The new Spring moves to the Novo Mesto plant in Slovenia, the same line as the Renault Twingo E-Tech. The switch lets Dacia avoid the tariffs the EU applies to electric cars imported from China and tap incentives in markets like France — that tariff burden is exactly what made the import-based model increasingly unviable.

The Leapmotor T03 plays in the same price and size bracket, while the Citroën ë-C3 offers more range (around 320 km WLTP) for a similar price. The Spring's trump cards are the brand, the Dacia service network and the promise of an aggressive entry price under €18,000, with DC fast charging up to ~50 kW (10–80% in about 30 minutes).

When the new Dacia Spring arrives in Portugal

The reveal is expected in the second half of 2026, with official specs due in autumn. The new Spring will coexist for a while with the current China-built Spring — the two cars will share the showroom despite their similar size and positioning.

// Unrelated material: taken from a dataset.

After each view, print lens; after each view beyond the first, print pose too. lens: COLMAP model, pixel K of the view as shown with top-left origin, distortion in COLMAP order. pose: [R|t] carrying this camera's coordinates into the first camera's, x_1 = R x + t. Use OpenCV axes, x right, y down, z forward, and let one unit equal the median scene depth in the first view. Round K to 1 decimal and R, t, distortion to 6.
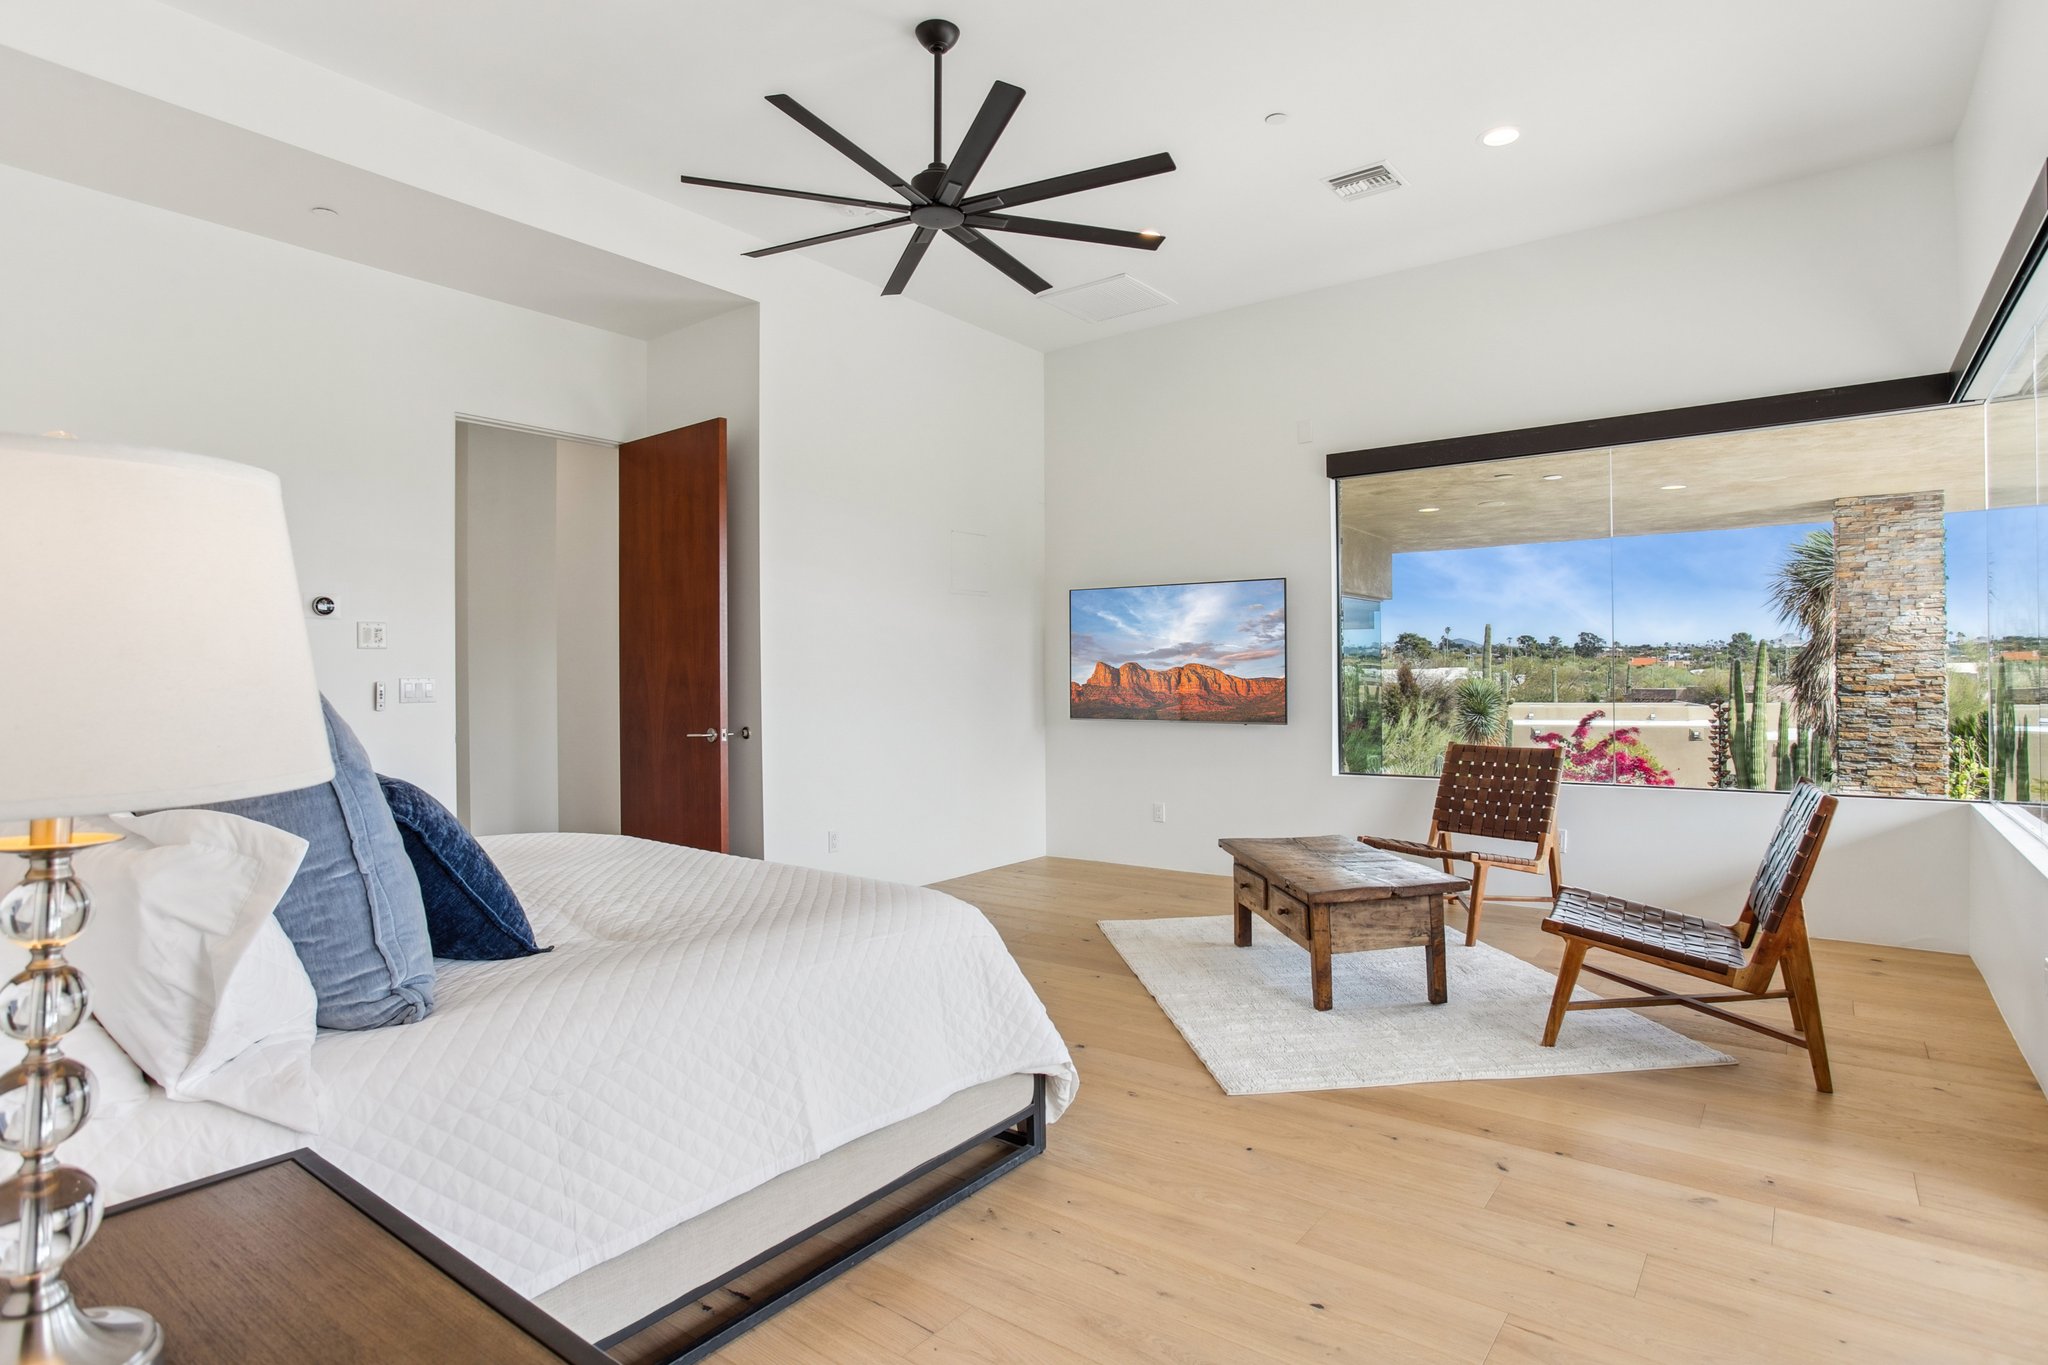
lens RADIAL K [[1074.9, 0, 1024.0], [0, 1074.9, 682.5], [0, 0, 1]] dist [-0.001709, -0.000490]
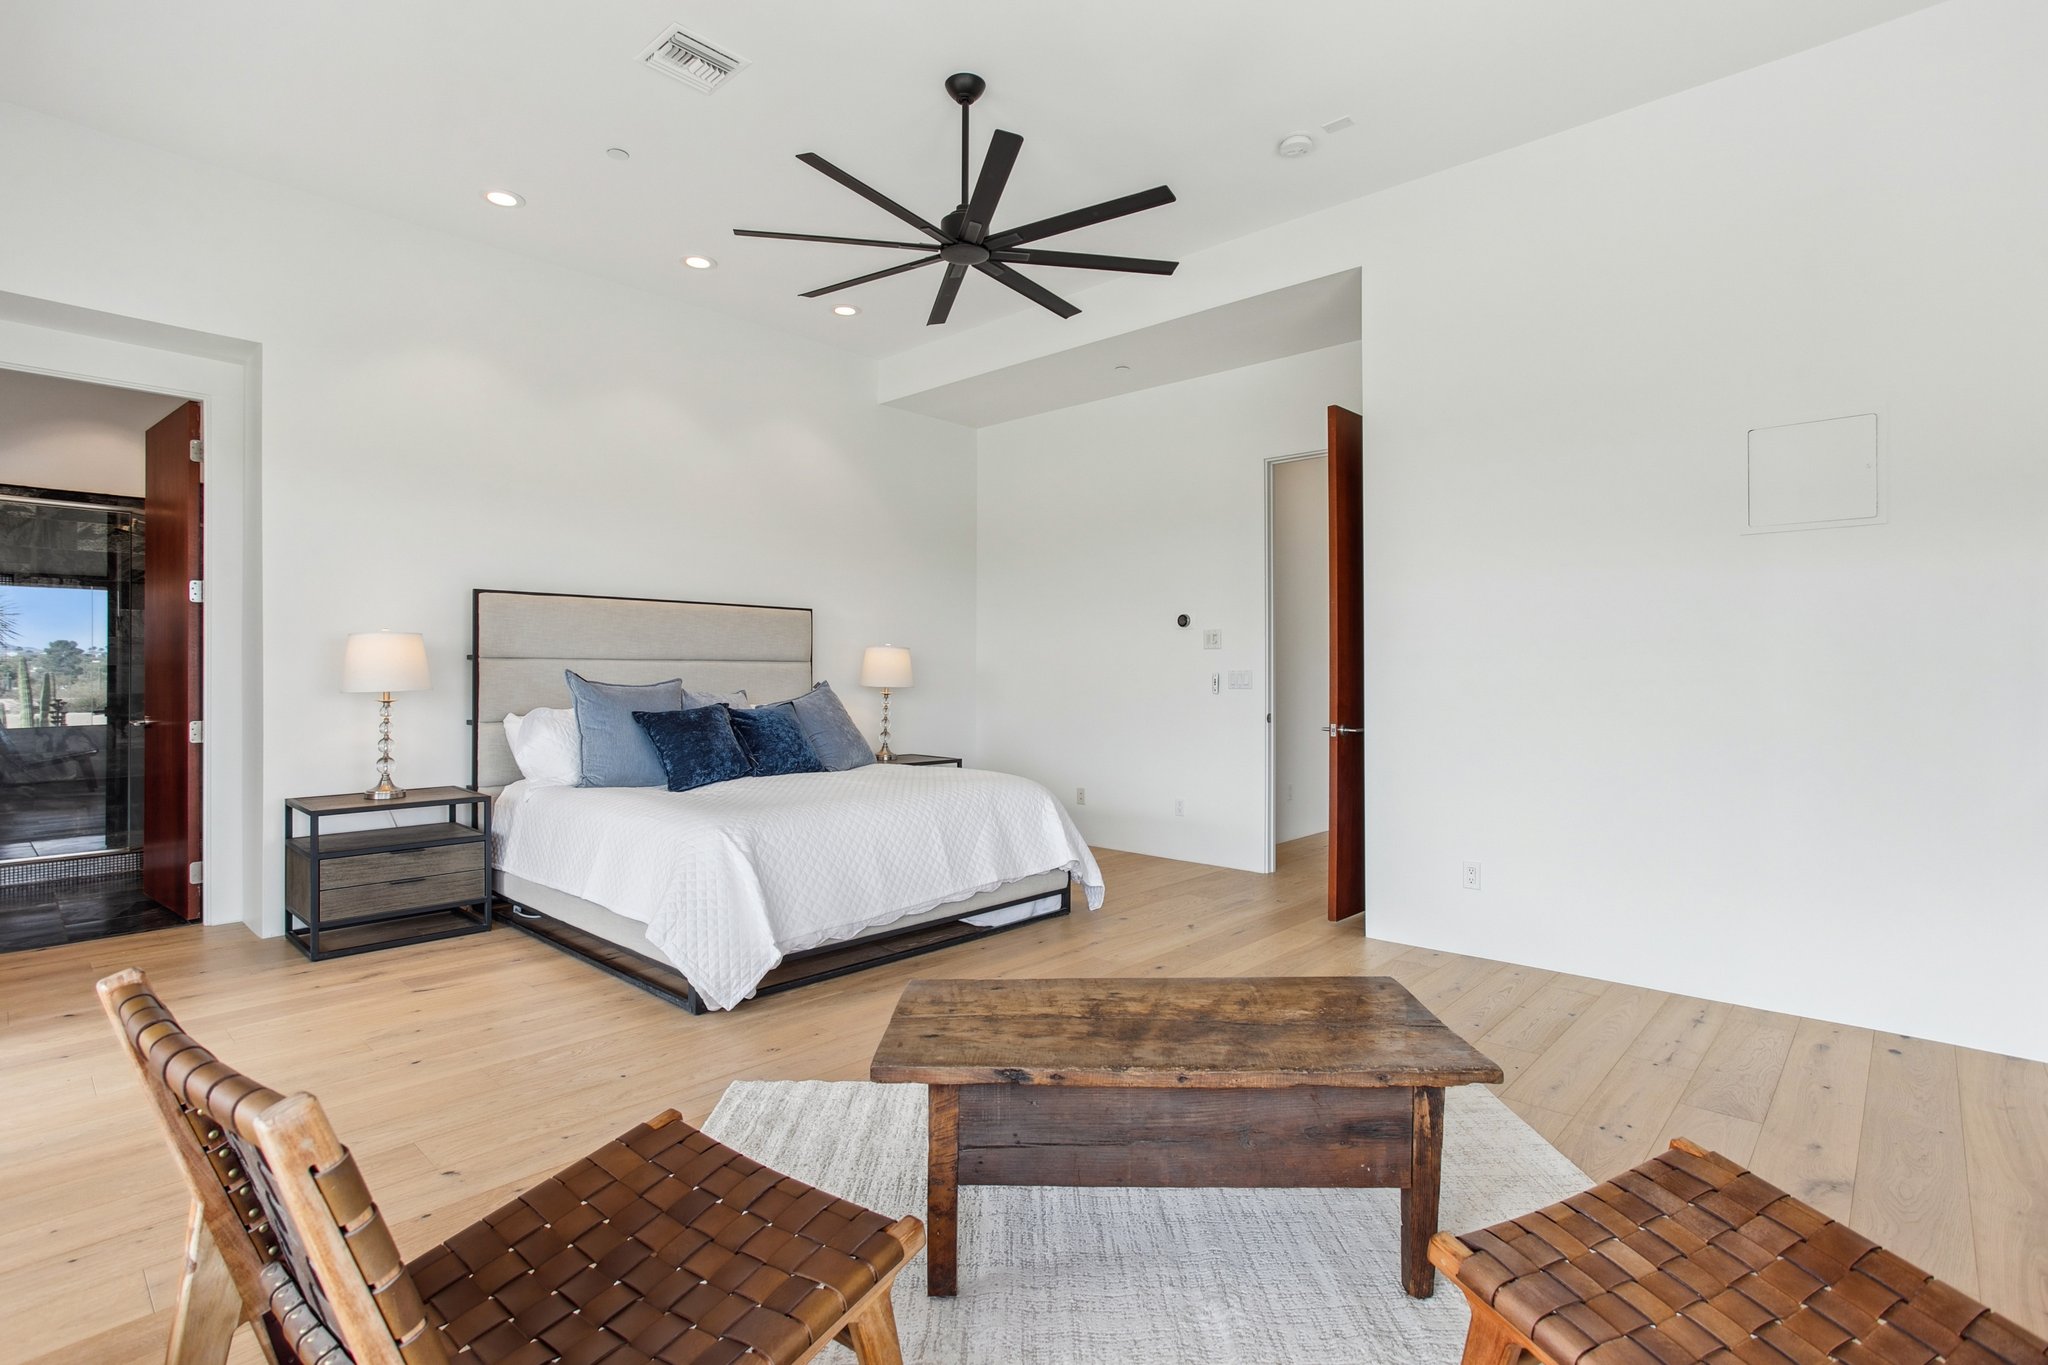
lens RADIAL K [[987.1, 0, 1014.3], [0, 987.1, 673.1], [0, 0, 1]] dist [-0.056972, 0.032760]
pose [[-0.108994, 0.007761, -0.994012, 0.918890], [-0.011519, 0.999893, 0.009070, -0.010893], [0.993976, 0.012438, -0.108893, 1.173102]]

The model is only the first piece of a bigger plan: Dacia wants four EVs by 2030, including an electric version of the next Sandero (around 2028) and a possible production version of the Hipster concept. The current Spring has already sold close to 210,000 units since 2021, and the brand has no intention of giving up that foothold at the affordable end of the market.

For buyers in Portugal, the takeaway is simple: a new Dacia EV is coming, built in Europe, with more range and faster charging than today's car, and the ambition to stay the cheapest electric on the market. The official Portuguese prices are the missing number — and the autumn announcement is the one to watch.